[Start of Attachment]
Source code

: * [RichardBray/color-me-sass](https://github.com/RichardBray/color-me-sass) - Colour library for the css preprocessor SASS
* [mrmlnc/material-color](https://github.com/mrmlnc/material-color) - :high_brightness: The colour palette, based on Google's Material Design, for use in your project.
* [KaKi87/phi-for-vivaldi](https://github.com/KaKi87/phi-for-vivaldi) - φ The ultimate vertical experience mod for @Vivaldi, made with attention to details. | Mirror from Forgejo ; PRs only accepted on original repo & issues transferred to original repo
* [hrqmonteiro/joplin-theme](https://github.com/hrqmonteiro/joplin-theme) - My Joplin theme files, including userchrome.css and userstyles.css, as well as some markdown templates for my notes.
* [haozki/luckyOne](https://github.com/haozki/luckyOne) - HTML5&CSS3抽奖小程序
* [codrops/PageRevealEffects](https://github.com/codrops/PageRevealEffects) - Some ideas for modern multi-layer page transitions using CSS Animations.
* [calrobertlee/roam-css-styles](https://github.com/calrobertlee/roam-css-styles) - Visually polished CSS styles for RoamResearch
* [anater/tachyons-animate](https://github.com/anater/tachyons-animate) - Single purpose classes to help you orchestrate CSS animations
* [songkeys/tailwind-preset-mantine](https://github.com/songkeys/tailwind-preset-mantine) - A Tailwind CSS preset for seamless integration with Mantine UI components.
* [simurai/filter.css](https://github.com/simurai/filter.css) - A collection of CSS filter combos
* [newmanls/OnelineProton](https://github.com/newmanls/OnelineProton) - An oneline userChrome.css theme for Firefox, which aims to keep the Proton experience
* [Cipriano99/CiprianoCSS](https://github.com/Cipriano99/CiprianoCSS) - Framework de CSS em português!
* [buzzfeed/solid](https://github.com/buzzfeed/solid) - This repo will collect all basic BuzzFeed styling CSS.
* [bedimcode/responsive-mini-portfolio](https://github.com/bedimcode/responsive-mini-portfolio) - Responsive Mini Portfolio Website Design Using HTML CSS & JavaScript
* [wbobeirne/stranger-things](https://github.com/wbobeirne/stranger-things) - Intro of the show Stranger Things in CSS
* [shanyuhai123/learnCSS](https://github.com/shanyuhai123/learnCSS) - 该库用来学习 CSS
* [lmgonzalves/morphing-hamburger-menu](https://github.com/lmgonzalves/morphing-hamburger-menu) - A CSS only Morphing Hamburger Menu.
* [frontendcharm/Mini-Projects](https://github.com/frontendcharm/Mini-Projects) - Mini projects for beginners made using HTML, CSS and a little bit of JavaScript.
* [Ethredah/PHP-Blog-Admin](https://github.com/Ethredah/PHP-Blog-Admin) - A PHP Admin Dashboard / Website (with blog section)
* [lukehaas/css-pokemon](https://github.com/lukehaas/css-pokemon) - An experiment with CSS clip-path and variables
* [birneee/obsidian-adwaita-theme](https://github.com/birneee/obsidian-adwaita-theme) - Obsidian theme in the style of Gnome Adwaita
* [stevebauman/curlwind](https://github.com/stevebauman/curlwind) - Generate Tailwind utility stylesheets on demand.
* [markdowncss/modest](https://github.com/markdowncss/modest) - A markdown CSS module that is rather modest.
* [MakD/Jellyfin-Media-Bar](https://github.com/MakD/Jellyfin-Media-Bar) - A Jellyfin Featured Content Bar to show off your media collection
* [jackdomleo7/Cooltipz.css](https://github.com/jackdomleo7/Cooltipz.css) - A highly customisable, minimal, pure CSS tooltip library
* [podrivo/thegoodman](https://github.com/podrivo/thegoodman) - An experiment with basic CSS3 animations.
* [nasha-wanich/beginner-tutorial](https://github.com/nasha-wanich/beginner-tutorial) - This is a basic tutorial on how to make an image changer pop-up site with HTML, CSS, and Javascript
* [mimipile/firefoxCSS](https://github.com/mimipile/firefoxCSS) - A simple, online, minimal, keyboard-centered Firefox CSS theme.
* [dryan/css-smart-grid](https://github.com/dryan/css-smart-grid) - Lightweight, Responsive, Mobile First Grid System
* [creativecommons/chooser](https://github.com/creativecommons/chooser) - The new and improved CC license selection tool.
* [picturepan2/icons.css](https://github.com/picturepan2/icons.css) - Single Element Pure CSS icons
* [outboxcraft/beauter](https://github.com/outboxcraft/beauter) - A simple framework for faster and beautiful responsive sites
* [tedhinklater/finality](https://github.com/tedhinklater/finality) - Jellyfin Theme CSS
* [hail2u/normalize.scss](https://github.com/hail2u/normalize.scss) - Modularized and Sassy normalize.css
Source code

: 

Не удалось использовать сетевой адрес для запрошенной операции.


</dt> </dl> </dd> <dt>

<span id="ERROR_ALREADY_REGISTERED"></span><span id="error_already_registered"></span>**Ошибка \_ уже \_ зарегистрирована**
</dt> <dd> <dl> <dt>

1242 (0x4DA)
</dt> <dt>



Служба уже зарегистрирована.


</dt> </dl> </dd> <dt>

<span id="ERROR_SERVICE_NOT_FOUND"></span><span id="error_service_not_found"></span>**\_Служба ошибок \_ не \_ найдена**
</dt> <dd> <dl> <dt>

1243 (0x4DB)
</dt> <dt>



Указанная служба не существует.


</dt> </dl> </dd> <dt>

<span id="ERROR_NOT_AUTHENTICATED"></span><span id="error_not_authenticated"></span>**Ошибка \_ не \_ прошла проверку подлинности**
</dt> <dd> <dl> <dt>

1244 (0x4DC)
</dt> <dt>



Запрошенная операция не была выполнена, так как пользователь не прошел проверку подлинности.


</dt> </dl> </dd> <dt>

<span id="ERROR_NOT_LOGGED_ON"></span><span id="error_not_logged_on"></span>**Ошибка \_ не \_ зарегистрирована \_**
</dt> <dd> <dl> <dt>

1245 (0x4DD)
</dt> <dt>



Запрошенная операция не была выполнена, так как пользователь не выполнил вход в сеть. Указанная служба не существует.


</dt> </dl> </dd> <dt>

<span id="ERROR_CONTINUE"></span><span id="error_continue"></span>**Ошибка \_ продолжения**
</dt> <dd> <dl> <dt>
[End of Attachment]
[Start of Attachment]
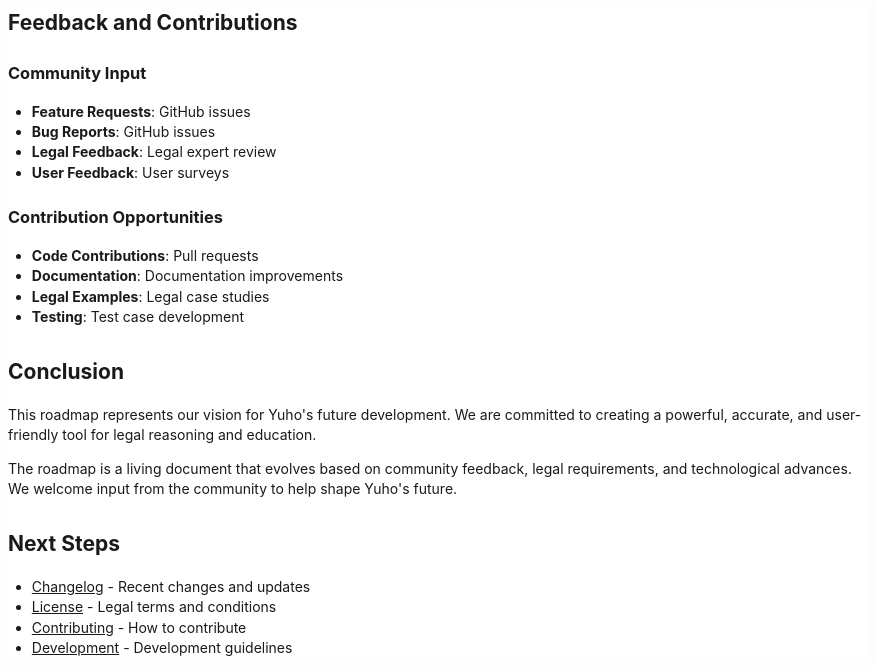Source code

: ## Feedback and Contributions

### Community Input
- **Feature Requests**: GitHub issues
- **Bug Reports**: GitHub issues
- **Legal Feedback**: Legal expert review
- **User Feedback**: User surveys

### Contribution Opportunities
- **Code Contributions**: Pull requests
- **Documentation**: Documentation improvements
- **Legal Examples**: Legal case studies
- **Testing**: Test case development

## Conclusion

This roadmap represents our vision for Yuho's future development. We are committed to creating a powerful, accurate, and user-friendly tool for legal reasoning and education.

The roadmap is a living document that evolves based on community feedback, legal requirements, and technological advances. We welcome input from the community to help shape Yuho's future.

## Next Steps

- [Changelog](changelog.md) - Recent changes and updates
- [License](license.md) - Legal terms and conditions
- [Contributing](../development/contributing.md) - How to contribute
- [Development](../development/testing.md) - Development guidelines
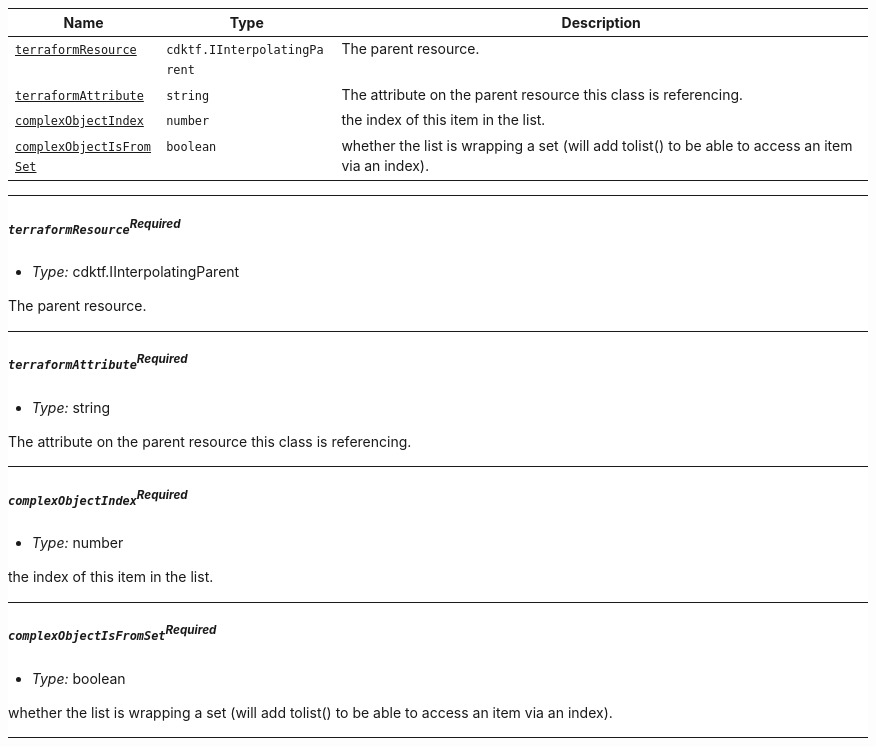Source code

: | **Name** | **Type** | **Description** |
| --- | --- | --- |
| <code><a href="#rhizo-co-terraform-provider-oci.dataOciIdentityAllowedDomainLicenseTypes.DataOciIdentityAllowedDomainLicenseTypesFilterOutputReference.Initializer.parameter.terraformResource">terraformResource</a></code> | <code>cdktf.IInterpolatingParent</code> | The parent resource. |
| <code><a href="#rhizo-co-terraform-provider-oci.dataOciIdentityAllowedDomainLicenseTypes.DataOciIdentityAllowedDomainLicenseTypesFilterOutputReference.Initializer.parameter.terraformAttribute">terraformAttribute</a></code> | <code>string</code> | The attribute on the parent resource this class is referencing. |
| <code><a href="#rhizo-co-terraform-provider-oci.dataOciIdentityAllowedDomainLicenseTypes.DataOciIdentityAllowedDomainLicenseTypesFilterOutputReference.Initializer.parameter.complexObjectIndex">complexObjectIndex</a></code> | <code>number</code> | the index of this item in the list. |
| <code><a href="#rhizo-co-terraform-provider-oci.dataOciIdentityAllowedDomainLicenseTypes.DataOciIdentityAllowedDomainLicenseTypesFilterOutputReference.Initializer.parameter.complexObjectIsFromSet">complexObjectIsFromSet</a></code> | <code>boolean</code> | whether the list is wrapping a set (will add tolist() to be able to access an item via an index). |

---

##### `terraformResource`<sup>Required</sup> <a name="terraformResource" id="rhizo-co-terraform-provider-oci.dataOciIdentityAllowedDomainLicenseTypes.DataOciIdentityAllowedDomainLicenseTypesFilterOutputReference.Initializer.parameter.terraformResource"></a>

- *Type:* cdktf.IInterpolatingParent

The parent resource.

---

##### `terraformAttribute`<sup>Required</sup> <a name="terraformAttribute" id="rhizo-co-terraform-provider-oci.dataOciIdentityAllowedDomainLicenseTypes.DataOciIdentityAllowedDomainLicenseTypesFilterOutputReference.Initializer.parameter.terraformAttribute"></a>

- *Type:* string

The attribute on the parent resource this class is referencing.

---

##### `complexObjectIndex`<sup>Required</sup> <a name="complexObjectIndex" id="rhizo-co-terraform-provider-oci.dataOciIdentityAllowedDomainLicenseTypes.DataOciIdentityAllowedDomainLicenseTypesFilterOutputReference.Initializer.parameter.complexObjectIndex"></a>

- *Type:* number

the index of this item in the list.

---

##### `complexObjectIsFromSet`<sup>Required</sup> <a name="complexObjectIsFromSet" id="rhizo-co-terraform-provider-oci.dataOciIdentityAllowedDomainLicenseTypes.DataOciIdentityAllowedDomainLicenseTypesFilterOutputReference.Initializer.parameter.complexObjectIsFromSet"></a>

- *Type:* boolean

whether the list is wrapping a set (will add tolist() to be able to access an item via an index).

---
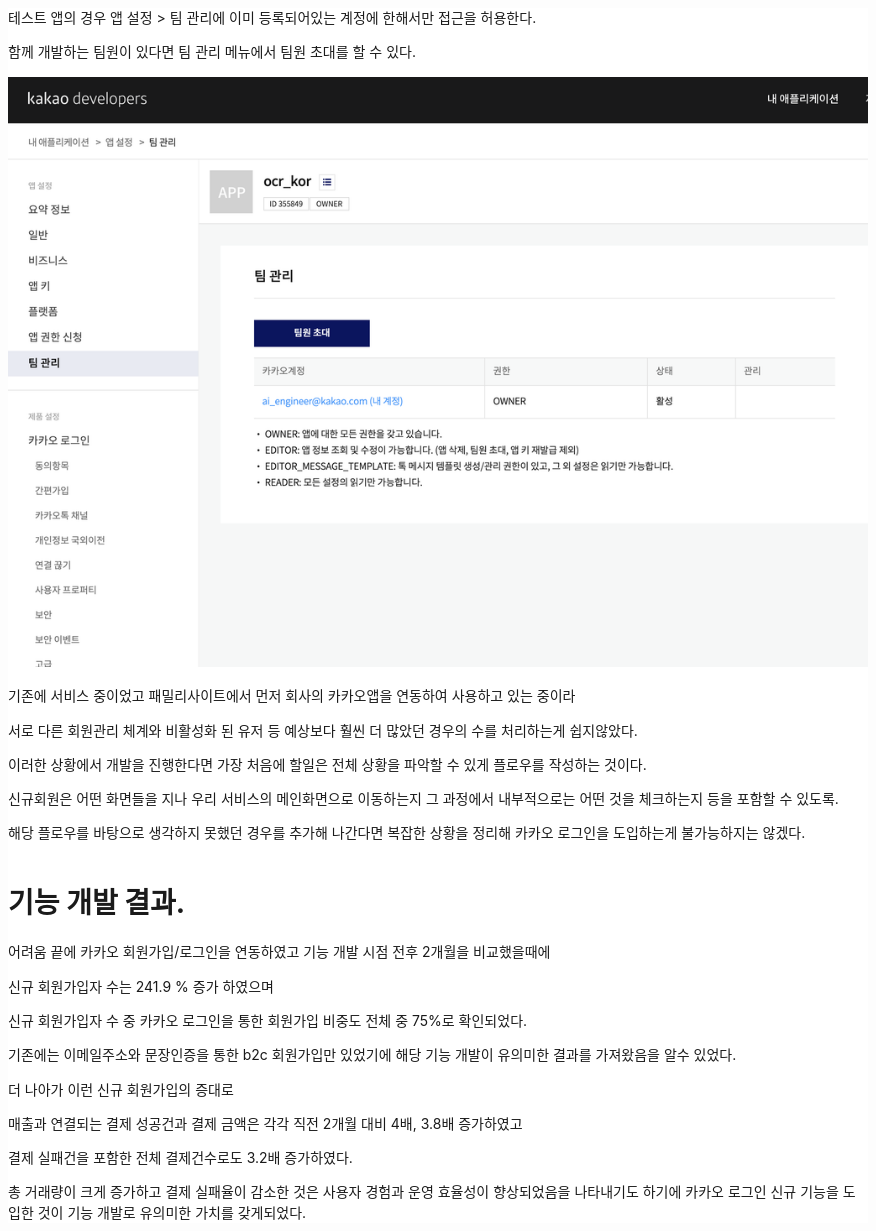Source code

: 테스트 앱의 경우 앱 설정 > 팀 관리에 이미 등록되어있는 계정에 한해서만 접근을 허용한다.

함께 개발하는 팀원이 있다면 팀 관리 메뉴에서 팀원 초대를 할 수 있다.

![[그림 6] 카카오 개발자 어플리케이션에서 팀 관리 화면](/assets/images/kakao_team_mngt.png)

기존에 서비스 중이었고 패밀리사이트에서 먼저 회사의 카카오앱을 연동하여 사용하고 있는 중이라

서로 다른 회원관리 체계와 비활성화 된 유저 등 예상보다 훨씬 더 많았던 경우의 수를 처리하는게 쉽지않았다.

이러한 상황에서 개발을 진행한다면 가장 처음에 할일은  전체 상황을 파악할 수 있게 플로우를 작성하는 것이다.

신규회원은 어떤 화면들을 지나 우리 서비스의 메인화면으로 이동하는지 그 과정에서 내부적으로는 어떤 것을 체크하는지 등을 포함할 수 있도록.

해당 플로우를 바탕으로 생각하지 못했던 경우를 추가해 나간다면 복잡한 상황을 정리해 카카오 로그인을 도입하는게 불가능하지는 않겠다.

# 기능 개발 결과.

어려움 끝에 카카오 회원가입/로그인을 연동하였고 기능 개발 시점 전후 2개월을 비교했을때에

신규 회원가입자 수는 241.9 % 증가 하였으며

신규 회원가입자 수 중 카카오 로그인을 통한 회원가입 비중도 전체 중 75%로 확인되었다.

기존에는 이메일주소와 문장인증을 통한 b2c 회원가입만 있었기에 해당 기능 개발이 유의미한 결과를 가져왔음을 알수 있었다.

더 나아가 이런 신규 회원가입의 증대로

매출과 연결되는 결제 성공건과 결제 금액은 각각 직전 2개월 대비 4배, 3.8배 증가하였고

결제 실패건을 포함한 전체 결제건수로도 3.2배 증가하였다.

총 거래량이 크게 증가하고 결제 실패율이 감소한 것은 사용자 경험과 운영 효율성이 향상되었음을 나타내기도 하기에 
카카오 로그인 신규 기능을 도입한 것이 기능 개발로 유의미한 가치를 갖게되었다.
[End of Attachment]
_Exercise requirements:_
Please, from the material above, copy only the lines from the line with "신규 회원가입자 수는 241.9 % 증가 하였으며" up to and including the line with "카카오 로그인 신규 기능을 도입한 것이 기능 개발로 유의미한 가치를 갖게되었다.", exactly as written.

_Problem solution:_
신규 회원가입자 수는 241.9 % 증가 하였으며

신규 회원가입자 수 중 카카오 로그인을 통한 회원가입 비중도 전체 중 75%로 확인되었다.

기존에는 이메일주소와 문장인증을 통한 b2c 회원가입만 있었기에 해당 기능 개발이 유의미한 결과를 가져왔음을 알수 있었다.

더 나아가 이런 신규 회원가입의 증대로

매출과 연결되는 결제 성공건과 결제 금액은 각각 직전 2개월 대비 4배, 3.8배 증가하였고

결제 실패건을 포함한 전체 결제건수로도 3.2배 증가하였다.

총 거래량이 크게 증가하고 결제 실패율이 감소한 것은 사용자 경험과 운영 효율성이 향상되었음을 나타내기도 하기에 
카카오 로그인 신규 기능을 도입한 것이 기능 개발로 유의미한 가치를 갖게되었다.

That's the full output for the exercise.